### Job
Every line from the one holding "κές εγκαταστάσεις και οι βιομηχανικ" to the end of the entries should be repeated exactly, with the pictures left out.

[Provided records]

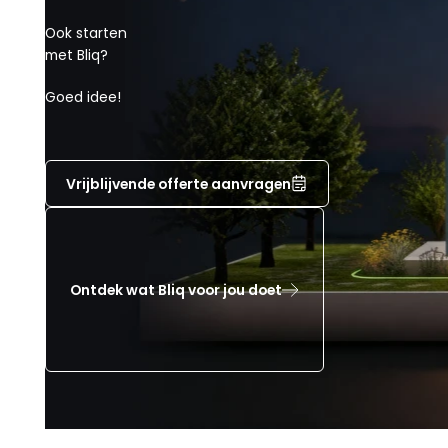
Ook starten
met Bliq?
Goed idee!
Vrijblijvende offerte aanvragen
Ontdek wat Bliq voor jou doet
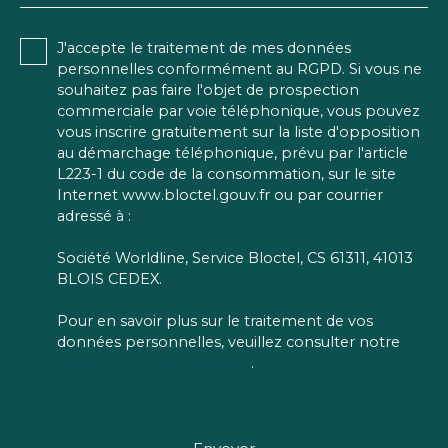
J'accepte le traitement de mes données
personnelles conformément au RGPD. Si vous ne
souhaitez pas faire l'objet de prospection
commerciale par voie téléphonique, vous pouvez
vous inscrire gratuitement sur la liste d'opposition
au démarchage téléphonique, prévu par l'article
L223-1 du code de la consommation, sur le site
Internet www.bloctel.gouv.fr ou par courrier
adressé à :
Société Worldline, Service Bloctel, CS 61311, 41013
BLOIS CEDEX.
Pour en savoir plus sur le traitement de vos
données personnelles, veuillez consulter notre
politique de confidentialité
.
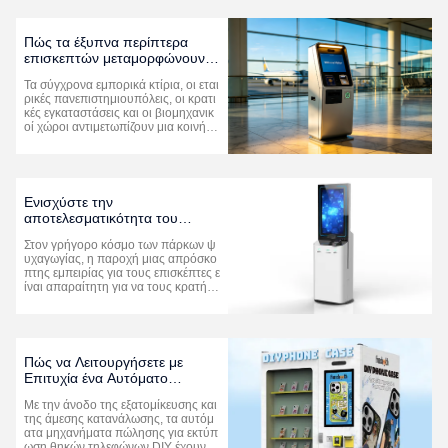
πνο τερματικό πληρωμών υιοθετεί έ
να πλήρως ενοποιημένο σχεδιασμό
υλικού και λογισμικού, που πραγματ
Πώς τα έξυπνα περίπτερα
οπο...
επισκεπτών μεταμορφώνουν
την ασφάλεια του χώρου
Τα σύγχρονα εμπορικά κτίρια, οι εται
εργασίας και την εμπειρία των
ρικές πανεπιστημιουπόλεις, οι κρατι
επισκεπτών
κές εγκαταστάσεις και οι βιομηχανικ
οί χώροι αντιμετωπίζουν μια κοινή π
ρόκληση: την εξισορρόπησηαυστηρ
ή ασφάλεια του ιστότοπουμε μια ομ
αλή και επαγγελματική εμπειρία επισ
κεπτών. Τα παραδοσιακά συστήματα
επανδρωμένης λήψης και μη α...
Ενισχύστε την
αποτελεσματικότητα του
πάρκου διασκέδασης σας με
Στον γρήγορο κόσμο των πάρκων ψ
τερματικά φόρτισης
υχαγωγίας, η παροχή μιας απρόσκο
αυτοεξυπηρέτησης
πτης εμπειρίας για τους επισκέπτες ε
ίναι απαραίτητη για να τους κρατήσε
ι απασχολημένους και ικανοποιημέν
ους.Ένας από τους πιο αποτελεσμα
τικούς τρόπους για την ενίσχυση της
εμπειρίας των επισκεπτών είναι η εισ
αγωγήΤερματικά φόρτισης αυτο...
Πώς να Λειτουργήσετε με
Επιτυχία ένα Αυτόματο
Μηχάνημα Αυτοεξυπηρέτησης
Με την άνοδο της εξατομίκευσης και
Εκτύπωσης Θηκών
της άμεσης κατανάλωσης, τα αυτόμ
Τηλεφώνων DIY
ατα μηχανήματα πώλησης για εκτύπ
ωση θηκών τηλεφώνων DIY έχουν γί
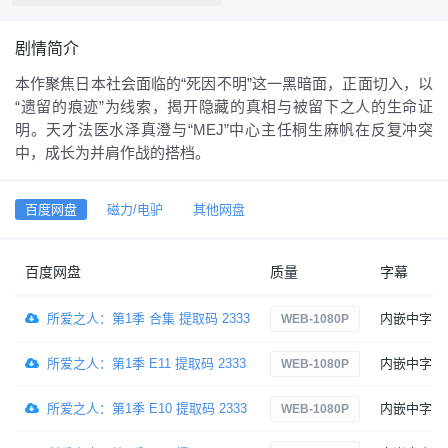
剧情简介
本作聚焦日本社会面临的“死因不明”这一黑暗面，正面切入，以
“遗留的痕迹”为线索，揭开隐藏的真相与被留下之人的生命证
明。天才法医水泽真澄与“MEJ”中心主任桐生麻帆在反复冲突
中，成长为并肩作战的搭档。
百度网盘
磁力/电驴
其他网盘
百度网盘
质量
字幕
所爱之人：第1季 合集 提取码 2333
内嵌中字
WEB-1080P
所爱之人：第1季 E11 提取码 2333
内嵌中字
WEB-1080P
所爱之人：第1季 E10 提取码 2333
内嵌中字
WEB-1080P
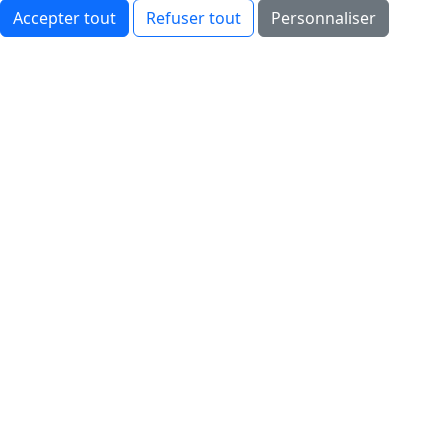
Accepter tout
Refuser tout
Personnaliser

[/Provided records]

### Answer space
κές εγκαταστάσεις και οι βιομηχανικ
οί χώροι αντιμετωπίζουν μια κοινή π
ρόκληση: την εξισορρόπησηαυστηρ
ή ασφάλεια του ιστότοπουμε μια ομ
αλή και επαγγελματική εμπειρία επισ
κεπτών. Τα παραδοσιακά συστήματα
επανδρωμένης λήψης και μη α...
Ενισχύστε την
αποτελεσματικότητα του
πάρκου διασκέδασης σας με
Στον γρήγορο κόσμο των πάρκων ψ
τερματικά φόρτισης
υχαγωγίας, η παροχή μιας απρόσκο
αυτοεξυπηρέτησης
πτης εμπειρίας για τους επισκέπτες ε
ίναι απαραίτητη για να τους κρατήσε
ι απασχολημένους και ικανοποιημέν
ους.Ένας από τους πιο αποτελεσμα
τικούς τρόπους για την ενίσχυση της
εμπειρίας των επισκεπτών είναι η εισ
αγωγήΤερματικά φόρτισης αυτο...
Πώς να Λειτουργήσετε με
Επιτυχία ένα Αυτόματο
Μηχάνημα Αυτοεξυπηρέτησης
Με την άνοδο της εξατομίκευσης και
Εκτύπωσης Θηκών
της άμεσης κατανάλωσης, τα αυτόμ
Τηλεφώνων DIY
ατα μηχανήματα πώλησης για εκτύπ
ωση θηκών τηλεφώνων DIY έχουν γί
剧情简介
本作聚焦日本社会面临的“死因不明”这一黑暗面，正面切入，以
“遗留的痕迹”为线索，揭开隐藏的真相与被留下之人的生命证
明。天才法医水泽真澄与“MEJ”中心主任桐生麻帆在反复冲突
中，成长为并肩作战的搭档。
百度网盘
磁力/电驴
其他网盘
百度网盘
质量
字幕
所爱之人：第1季 合集 提取码 2333
内嵌中字
WEB-1080P
所爱之人：第1季 E11 提取码 2333
内嵌中字
WEB-1080P
所爱之人：第1季 E10 提取码 2333
内嵌中字
WEB-1080P
Accepter tout
Refuser tout
Personnaliser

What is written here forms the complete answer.